(Stored data entries)
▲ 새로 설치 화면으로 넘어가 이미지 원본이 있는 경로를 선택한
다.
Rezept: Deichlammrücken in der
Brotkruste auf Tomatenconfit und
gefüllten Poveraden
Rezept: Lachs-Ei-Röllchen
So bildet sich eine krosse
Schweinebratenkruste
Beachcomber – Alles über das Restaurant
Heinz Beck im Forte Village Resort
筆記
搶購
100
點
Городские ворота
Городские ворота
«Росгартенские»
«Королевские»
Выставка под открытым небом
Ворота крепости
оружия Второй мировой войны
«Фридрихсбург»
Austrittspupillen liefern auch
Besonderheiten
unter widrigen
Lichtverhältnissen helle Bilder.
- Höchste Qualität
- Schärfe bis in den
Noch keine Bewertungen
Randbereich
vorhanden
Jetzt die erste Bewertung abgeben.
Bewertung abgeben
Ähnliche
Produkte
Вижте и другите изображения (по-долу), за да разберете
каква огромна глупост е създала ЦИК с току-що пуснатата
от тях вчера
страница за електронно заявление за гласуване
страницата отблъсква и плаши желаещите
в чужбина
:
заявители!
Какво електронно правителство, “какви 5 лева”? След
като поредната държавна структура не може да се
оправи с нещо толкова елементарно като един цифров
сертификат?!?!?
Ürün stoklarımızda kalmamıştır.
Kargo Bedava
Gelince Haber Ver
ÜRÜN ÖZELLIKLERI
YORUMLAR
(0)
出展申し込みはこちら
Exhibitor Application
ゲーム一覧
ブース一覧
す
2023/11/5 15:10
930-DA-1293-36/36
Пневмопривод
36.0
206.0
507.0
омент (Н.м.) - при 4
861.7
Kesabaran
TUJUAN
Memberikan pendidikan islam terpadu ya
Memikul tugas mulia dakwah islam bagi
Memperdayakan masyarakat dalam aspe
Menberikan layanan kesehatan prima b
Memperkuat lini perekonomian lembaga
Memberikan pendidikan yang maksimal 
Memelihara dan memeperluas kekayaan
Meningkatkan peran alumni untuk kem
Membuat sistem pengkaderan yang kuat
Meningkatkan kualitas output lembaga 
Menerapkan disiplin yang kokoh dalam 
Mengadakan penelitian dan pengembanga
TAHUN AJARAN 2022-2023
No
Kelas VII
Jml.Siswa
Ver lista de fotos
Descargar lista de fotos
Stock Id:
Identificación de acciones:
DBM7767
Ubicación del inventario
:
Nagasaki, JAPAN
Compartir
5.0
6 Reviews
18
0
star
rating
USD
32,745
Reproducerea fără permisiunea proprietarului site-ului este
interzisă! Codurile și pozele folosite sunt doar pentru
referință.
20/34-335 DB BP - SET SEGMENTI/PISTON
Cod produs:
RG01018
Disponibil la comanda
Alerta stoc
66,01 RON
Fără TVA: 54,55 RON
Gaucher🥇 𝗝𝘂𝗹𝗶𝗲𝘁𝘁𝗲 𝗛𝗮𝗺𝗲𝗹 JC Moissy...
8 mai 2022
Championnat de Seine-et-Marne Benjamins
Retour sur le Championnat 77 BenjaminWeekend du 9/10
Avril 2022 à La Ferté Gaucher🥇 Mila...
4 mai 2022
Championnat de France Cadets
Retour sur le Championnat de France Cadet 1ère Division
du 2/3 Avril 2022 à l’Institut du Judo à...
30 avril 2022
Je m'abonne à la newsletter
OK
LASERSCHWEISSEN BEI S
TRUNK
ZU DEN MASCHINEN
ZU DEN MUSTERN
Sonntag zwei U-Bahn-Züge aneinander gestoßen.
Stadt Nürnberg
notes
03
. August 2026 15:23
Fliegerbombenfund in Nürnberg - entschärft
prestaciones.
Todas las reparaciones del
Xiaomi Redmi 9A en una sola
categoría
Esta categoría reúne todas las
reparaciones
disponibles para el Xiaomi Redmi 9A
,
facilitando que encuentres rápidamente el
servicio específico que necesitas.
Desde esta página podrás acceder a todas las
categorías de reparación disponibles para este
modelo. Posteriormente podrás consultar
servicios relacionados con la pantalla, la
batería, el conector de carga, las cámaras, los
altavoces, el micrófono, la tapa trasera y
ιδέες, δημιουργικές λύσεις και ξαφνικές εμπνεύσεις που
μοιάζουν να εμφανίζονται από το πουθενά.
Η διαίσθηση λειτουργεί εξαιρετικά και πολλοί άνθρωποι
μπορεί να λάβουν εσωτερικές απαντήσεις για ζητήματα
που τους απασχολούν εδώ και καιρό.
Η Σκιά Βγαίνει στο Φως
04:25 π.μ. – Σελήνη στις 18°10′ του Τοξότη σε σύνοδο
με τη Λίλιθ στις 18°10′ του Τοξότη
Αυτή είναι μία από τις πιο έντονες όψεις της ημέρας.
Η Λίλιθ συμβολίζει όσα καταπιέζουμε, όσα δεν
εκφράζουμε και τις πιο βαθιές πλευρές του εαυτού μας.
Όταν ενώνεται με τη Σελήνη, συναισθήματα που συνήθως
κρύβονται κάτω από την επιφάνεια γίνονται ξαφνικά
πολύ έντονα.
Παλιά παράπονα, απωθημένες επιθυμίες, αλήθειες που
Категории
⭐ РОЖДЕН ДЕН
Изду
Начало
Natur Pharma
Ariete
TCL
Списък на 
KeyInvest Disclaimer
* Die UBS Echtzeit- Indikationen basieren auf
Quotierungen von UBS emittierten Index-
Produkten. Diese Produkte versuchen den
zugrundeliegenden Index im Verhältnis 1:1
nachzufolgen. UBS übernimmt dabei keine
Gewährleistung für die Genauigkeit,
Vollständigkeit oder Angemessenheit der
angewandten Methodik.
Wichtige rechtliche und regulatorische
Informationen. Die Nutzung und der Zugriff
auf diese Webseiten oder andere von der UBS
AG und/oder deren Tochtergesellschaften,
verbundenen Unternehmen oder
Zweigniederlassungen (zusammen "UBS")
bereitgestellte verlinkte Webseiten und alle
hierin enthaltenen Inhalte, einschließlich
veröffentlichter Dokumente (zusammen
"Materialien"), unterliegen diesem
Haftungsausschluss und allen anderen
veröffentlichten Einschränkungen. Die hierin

= Required work =
Quote every one of the lines above word for word, keeping their order.

= Problem solution =
▲ 새로 설치 화면으로 넘어가 이미지 원본이 있는 경로를 선택한
다.
Rezept: Deichlammrücken in der
Brotkruste auf Tomatenconfit und
gefüllten Poveraden
Rezept: Lachs-Ei-Röllchen
So bildet sich eine krosse
Schweinebratenkruste
Beachcomber – Alles über das Restaurant
Heinz Beck im Forte Village Resort
筆記
搶購
100
點
Городские ворота
Городские ворота
«Росгартенские»
«Королевские»
Выставка под открытым небом
Ворота крепости
оружия Второй мировой войны
«Фридрихсбург»
Austrittspupillen liefern auch
Besonderheiten
unter widrigen
Lichtverhältnissen helle Bilder.
- Höchste Qualität
- Schärfe bis in den
Noch keine Bewertungen
Randbereich
vorhanden
Jetzt die erste Bewertung abgeben.
Bewertung abgeben
Ähnliche
Produkte
Вижте и другите изображения (по-долу), за да разберете
каква огромна глупост е създала ЦИК с току-що пуснатата
от тях вчера
страница за електронно заявление за гласуване
страницата отблъсква и плаши желаещите
в чужбина
:
заявители!
Какво електронно правителство, “какви 5 лева”? След
като поредната държавна структура не може да се
оправи с нещо толкова елементарно като един цифров
сертификат?!?!?
Ürün stoklarımızda kalmamıştır.
Kargo Bedava
Gelince Haber Ver
ÜRÜN ÖZELLIKLERI
YORUMLAR
(0)
出展申し込みはこちら
Exhibitor Application
ゲーム一覧
ブース一覧
す
2023/11/5 15:10
930-DA-1293-36/36
Пневмопривод
36.0
206.0
507.0
омент (Н.м.) - при 4
861.7
Kesabaran
TUJUAN
Memberikan pendidikan islam terpadu ya
Memikul tugas mulia dakwah islam bagi
Memperdayakan masyarakat dalam aspe
Menberikan layanan kesehatan prima b
Memperkuat lini perekonomian lembaga
Memberikan pendidikan yang maksimal 
Memelihara dan memeperluas kekayaan
Meningkatkan peran alumni untuk kem
Membuat sistem pengkaderan yang kuat
Meningkatkan kualitas output lembaga 
Menerapkan disiplin yang kokoh dalam 
Mengadakan penelitian dan pengembanga
TAHUN AJARAN 2022-2023
No
Kelas VII
Jml.Siswa
Ver lista de fotos
Descargar lista de fotos
Stock Id:
Identificación de acciones:
DBM7767
Ubicación del inventario
:
Nagasaki, JAPAN
Compartir
5.0
6 Reviews
18
0
star
rating
USD
32,745
Reproducerea fără permisiunea proprietarului site-ului este
interzisă! Codurile și pozele folosite sunt doar pentru
referință.
20/34-335 DB BP - SET SEGMENTI/PISTON
Cod produs:
RG01018
Disponibil la comanda
Alerta stoc
66,01 RON
Fără TVA: 54,55 RON
Gaucher🥇 𝗝𝘂𝗹𝗶𝗲𝘁𝘁𝗲 𝗛𝗮𝗺𝗲𝗹 JC Moissy...
8 mai 2022
Championnat de Seine-et-Marne Benjamins
Retour sur le Championnat 77 BenjaminWeekend du 9/10
Avril 2022 à La Ferté Gaucher🥇 Mila...
4 mai 2022
Championnat de France Cadets
Retour sur le Championnat de France Cadet 1ère Division
du 2/3 Avril 2022 à l’Institut du Judo à...
30 avril 2022
Je m'abonne à la newsletter
OK
LASERSCHWEISSEN BEI S
TRUNK
ZU DEN MASCHINEN
ZU DEN MUSTERN
Sonntag zwei U-Bahn-Züge aneinander gestoßen.
Stadt Nürnberg
notes
03
. August 2026 15:23
Fliegerbombenfund in Nürnberg - entschärft
prestaciones.
Todas las reparaciones del
Xiaomi Redmi 9A en una sola
categoría
Esta categoría reúne todas las
reparaciones
disponibles para el Xiaomi Redmi 9A
,
facilitando que encuentres rápidamente el
servicio específico que necesitas.
Desde esta página podrás acceder a todas las
categorías de reparación disponibles para este
modelo. Posteriormente podrás consultar
servicios relacionados con la pantalla, la
batería, el conector de carga, las cámaras, los
altavoces, el micrófono, la tapa trasera y
ιδέες, δημιουργικές λύσεις και ξαφνικές εμπνεύσεις που
μοιάζουν να εμφανίζονται από το πουθενά.
Η διαίσθηση λειτουργεί εξαιρετικά και πολλοί άνθρωποι
μπορεί να λάβουν εσωτερικές απαντήσεις για ζητήματα
που τους απασχολούν εδώ και καιρό.
Η Σκιά Βγαίνει στο Φως
04:25 π.μ. – Σελήνη στις 18°10′ του Τοξότη σε σύνοδο
με τη Λίλιθ στις 18°10′ του Τοξότη
Αυτή είναι μία από τις πιο έντονες όψεις της ημέρας.
Η Λίλιθ συμβολίζει όσα καταπιέζουμε, όσα δεν
εκφράζουμε και τις πιο βαθιές πλευρές του εαυτού μας.
Όταν ενώνεται με τη Σελήνη, συναισθήματα που συνήθως
κρύβονται κάτω από την επιφάνεια γίνονται ξαφνικά
πολύ έντονα.
Παλιά παράπονα, απωθημένες επιθυμίες, αλήθειες που
Категории
⭐ РОЖДЕН ДЕН
Изду
Начало
Natur Pharma
Ariete
TCL
Списък на 
KeyInvest Disclaimer
* Die UBS Echtzeit- Indikationen basieren auf
Quotierungen von UBS emittierten Index-
Produkten. Diese Produkte versuchen den
zugrundeliegenden Index im Verhältnis 1:1
nachzufolgen. UBS übernimmt dabei keine
Gewährleistung für die Genauigkeit,
Vollständigkeit oder Angemessenheit der
angewandten Methodik.
Wichtige rechtliche und regulatorische
Informationen. Die Nutzung und der Zugriff
auf diese Webseiten oder andere von der UBS
AG und/oder deren Tochtergesellschaften,
verbundenen Unternehmen oder
Zweigniederlassungen (zusammen "UBS")
bereitgestellte verlinkte Webseiten und alle
hierin enthaltenen Inhalte, einschließlich
veröffentlichter Dokumente (zusammen
"Materialien"), unterliegen diesem
Haftungsausschluss und allen anderen
veröffentlichten Einschränkungen. Die hierin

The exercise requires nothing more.